Хитрец то и дело прерывал речь, прижимаясь губами к моей руке. Я и хотела бы возмутиться, но не могла. Сознаюсь, у меня кружилась голова, я вся дрожала, так страшно и сладостно было мне от его поцелуев, слез, пеней. Сцена была исполнена пыла, исполнены пыла были мы оба, и он, и я. „Встаньте“, — сказала я, склоняясь к нему. Он сорвал у меня поцелуй, я оттолкнула его, но рассердиться не сумела. Меня пугало обоюдное наше смятение. „Сядьте, — сказала я тоном более твердым, чем того хотело сердце, — сядьте, я этого требую“.
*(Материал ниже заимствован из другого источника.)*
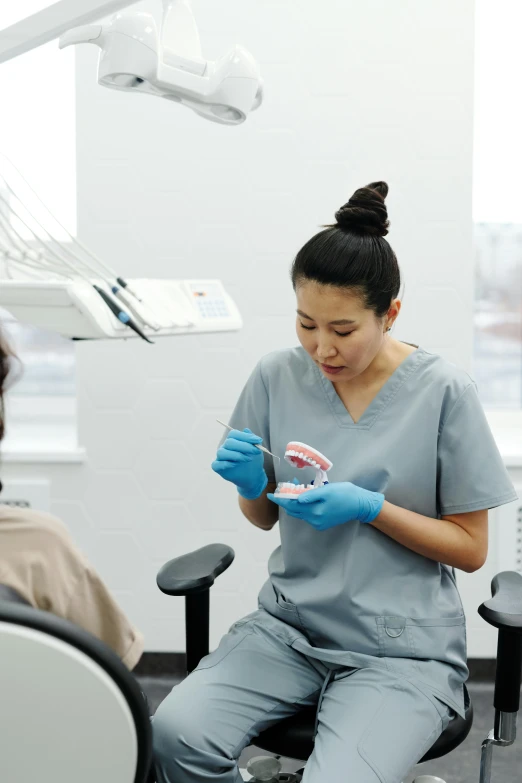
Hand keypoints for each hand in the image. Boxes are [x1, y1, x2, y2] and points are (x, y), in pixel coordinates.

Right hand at [212, 428, 267, 499]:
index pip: (234, 434)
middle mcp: (225, 447)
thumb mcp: (256, 450)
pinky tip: (235, 465)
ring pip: (222, 452)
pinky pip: (216, 464)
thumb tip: (247, 430)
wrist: (253, 476)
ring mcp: (220, 457)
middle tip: (255, 451)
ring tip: (247, 459)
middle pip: (229, 442)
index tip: (258, 440)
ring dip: (236, 455)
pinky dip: (225, 464)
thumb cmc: (253, 460)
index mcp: (233, 440)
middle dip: (244, 446)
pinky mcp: (218, 468)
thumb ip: (252, 440)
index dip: (245, 436)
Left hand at [267, 482, 384, 529]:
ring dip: (295, 503)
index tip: (269, 494)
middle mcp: (314, 519)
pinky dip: (303, 507)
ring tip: (296, 490)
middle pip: (293, 510)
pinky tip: (306, 498)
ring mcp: (318, 523)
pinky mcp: (322, 523)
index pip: (291, 505)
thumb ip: (310, 495)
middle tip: (285, 488)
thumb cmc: (344, 493)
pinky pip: (307, 515)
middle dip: (287, 500)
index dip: (279, 499)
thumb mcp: (327, 490)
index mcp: (314, 511)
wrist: (359, 505)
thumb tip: (296, 499)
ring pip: (300, 512)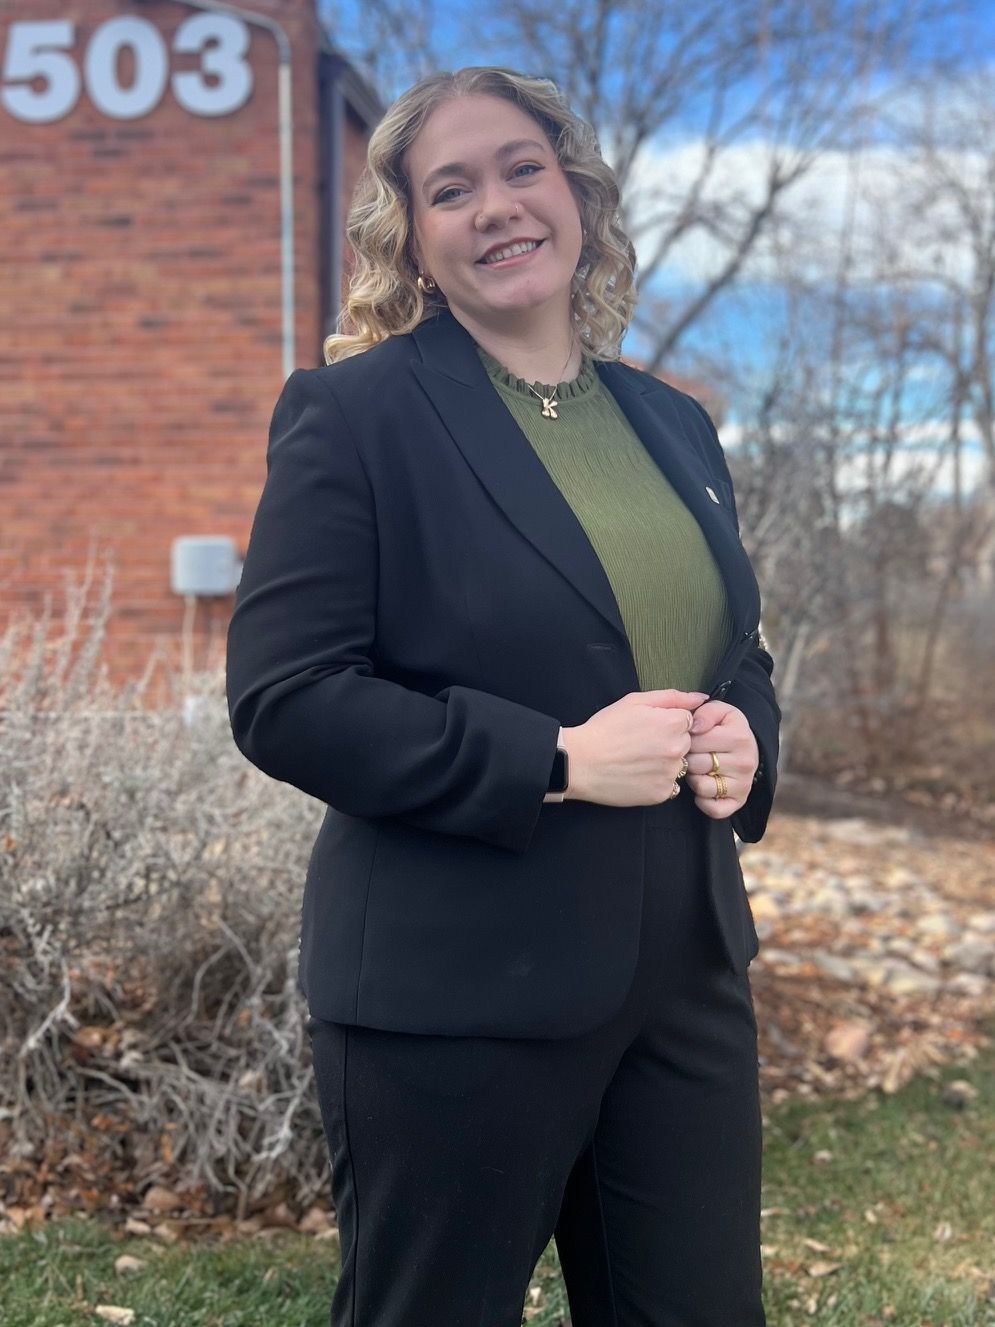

Едва он встал с колен, как в прихожей раздались шаги: пришел мой поклонник — тот, к которому я была благосклонна».
КРЕБИЙОН-СЫН
СИЛЬФ, ИЛИ СНОВИДЕНИЕ Г-ЖИ ДЕ Р***, ОПИСАННОЕ ЕЮ В ПИСЬМЕ К Г-ЖЕ ДЕ С***
Напрасно вы жалуетесь на мое молчание, дорогая, и если сами вы однажды написали письмо, это еще не причина, чтобы упрекать других в лености. Как бы вы досадовали, если бы я вам писала аккуратно, вынуждая вас отвечать! Ведь парижанке некогда с мыслями собраться; признайтесь, вам едва ли случалось о чем-нибудь задуматься: нет на свете праздности, более занятой всевозможными делами, чем ваша. Парижская сутолока не дает вам времени отдавать себе в чем-либо ясный отчет; одно удовольствие сменяется другим; вас окружает многочисленное общество, смесь лиц и занимает и смешит вас; чопорность почтенных господ, развязность и банальные приемы светских хлыщей, краса двора и Парижа, — контраст противоположностей, неизбежно поражающий наши взоры в больших собраниях; светские скандалы, дающие пищу для злословия; сердечные увлечения, которые развлекают вас, если и не занимают вашего сердца; время, отданное заботам о туалете и столь приятно заполняемое нашими молодыми вельможами; вечно новые радости кокетства; карточная игра, помогающая убить время, когда отлучка возлюбленного или забота о светских приличиях вынуждает вас терять драгоценные минуты счастья — ну разве во всей этой сумятице вы можете помнить обо мне? Вы укоряете меня за любовь к уединению; но если бы вы узнали, как приятно я провожу здесь время, вы приехали бы ко мне и разделили со мной мои новые радости, какими бы странными они вам ни показались. Вы, конечно, рассмеетесь, когда я признаюсь, что эти хваленые радости я вкушаю во сне. Да, сударыня, это не более чем сновидения; но бывают сны, иллюзорность которых дарит нам вполне реальное счастье; они оставляют сладостное воспоминание, дающее больше отрады, чем обычные, приевшиеся удовольствия, тяготящие нас даже тогда, когда мы всей душой жаждем ими насладиться.
Вам небезызвестно, что я всю жизнь мечтала увидеть какое-нибудь сверхъестественное существо, одного из тех гениев природных стихий, которых мы именуем сильфами.